La CAN était donc de plus en plus sucrée pour le public camerounais, qui ne tenait pas à perdre le goût de ce nectar. Pour cela, seule une victoire face à la Côte d’Ivoire pouvait assurer la continuité. Le public savait son équipe capable de relever le challenge, hélas les Dieux Baoulé et Bété en ont décidé autrement. Les Eléphants ivoiriens sont venus à bout des Lions indomptables, après une laborieuse bataille. Le retour des Camerounais risque de donner lieu à une autre guerre, cette fois interne, entre les dirigeants du football au pays de Roger Milla. Le spectre de la CAN de 1972 réapparaîtra t-il au sein de la famille sportive camerounaise ? La question est de plus en plus évidente et certaines langues commencent à se délier pour annoncer le départ de certains dirigeants du football camerounais. Il semblerait que des détournements de fonds se seraient effectués par des dirigeants proches du président Iya Mohamed. En tout cas, l’on s’achemine vers une refonte du football camerounais ou tout du moins vers un changement, plus qu’évident, des membres de la FECAFOOT qui présentent un bilan négatif sur le plan sportif et managérial.
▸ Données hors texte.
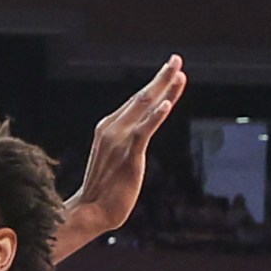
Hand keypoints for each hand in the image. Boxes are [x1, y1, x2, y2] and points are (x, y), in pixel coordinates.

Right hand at [66, 55, 187, 243]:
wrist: (91, 212)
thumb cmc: (105, 190)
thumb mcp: (115, 158)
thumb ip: (127, 144)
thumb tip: (139, 137)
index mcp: (109, 127)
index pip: (137, 102)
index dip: (156, 85)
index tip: (171, 72)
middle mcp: (113, 128)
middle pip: (142, 97)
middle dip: (161, 77)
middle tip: (177, 59)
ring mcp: (120, 141)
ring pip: (145, 108)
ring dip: (163, 88)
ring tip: (179, 73)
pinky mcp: (129, 156)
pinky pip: (144, 131)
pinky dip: (155, 116)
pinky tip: (166, 103)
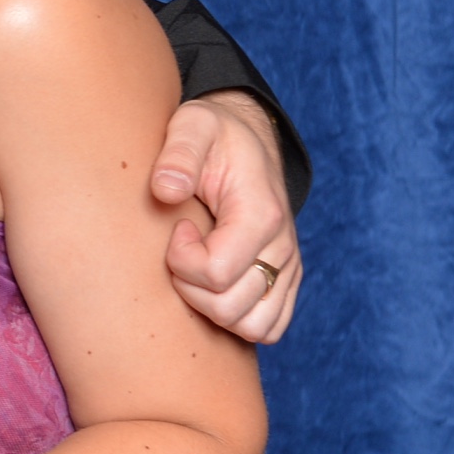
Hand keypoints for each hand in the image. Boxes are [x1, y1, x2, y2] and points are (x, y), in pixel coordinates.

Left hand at [151, 91, 299, 342]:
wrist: (248, 138)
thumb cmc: (214, 134)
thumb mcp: (192, 125)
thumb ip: (178, 153)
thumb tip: (165, 191)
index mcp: (260, 214)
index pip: (215, 273)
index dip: (181, 260)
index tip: (177, 227)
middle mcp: (283, 247)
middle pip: (230, 308)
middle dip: (189, 287)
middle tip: (181, 250)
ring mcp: (288, 268)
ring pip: (253, 328)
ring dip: (212, 309)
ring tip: (196, 270)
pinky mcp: (286, 280)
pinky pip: (268, 328)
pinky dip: (236, 320)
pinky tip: (212, 287)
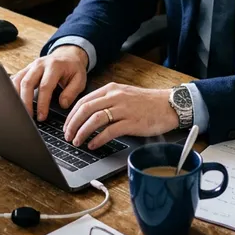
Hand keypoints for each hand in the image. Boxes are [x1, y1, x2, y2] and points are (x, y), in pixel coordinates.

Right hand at [12, 45, 87, 120]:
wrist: (68, 55)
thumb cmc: (73, 68)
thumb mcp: (80, 79)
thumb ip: (72, 92)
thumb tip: (62, 104)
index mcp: (54, 66)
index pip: (45, 86)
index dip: (42, 103)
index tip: (42, 116)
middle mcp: (40, 64)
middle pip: (27, 83)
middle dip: (26, 102)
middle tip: (28, 117)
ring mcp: (31, 66)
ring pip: (18, 80)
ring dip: (16, 97)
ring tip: (19, 112)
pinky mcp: (25, 69)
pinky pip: (15, 79)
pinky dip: (12, 90)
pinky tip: (13, 101)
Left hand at [63, 84, 178, 149]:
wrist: (168, 105)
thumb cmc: (147, 103)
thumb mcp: (124, 95)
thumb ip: (107, 101)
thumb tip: (87, 114)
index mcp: (111, 89)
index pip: (84, 101)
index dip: (71, 115)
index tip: (66, 126)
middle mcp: (115, 97)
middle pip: (86, 109)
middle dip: (73, 124)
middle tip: (67, 136)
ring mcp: (124, 109)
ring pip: (95, 119)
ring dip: (82, 132)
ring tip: (77, 142)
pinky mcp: (132, 122)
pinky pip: (110, 131)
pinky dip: (98, 139)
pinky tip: (93, 145)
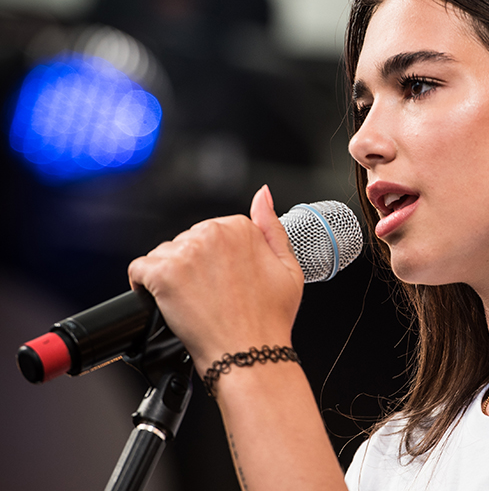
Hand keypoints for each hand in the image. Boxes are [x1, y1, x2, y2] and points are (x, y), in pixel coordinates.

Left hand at [128, 186, 303, 372]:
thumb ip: (272, 226)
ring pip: (163, 255)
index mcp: (241, 228)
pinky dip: (145, 286)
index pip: (212, 233)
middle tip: (210, 297)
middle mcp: (212, 234)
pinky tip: (165, 302)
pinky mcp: (162, 274)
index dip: (216, 262)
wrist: (250, 354)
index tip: (223, 282)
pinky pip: (139, 270)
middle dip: (193, 267)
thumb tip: (262, 195)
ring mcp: (186, 253)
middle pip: (186, 242)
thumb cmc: (270, 318)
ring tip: (193, 303)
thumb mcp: (288, 267)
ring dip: (171, 276)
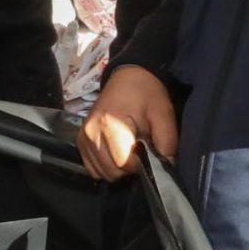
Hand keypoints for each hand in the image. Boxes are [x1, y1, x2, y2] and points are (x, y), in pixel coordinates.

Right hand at [78, 66, 176, 181]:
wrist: (128, 76)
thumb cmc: (146, 93)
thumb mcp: (163, 114)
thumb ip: (167, 143)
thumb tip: (168, 167)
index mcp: (110, 124)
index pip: (124, 164)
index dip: (141, 165)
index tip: (148, 152)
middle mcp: (91, 132)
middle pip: (111, 171)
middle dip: (129, 167)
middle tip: (140, 149)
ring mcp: (83, 137)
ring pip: (101, 172)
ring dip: (117, 168)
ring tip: (129, 149)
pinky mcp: (80, 140)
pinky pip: (92, 167)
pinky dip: (106, 166)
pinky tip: (117, 153)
Tenez, c’est le seul pays qui se trouve avoir un football respecté et craint sur le continent africain, mais qui présente un déficit énorme sur le plan de ces infrastructures. Il a aussi la particularité d’être le seul pays au monde qui revient d’une coupe du monde en étant endetté, qui dit mieux? Pauvre Cameroun, qui est riche en ressources sportives mais manque de tout ! «ALLEZ LES LIONS!», dirons-nous en chœur, mais ce sera certainement avec une note de tristesse pour ceux qui servent le football de ce pays au détriment de ceux qui s’en servent.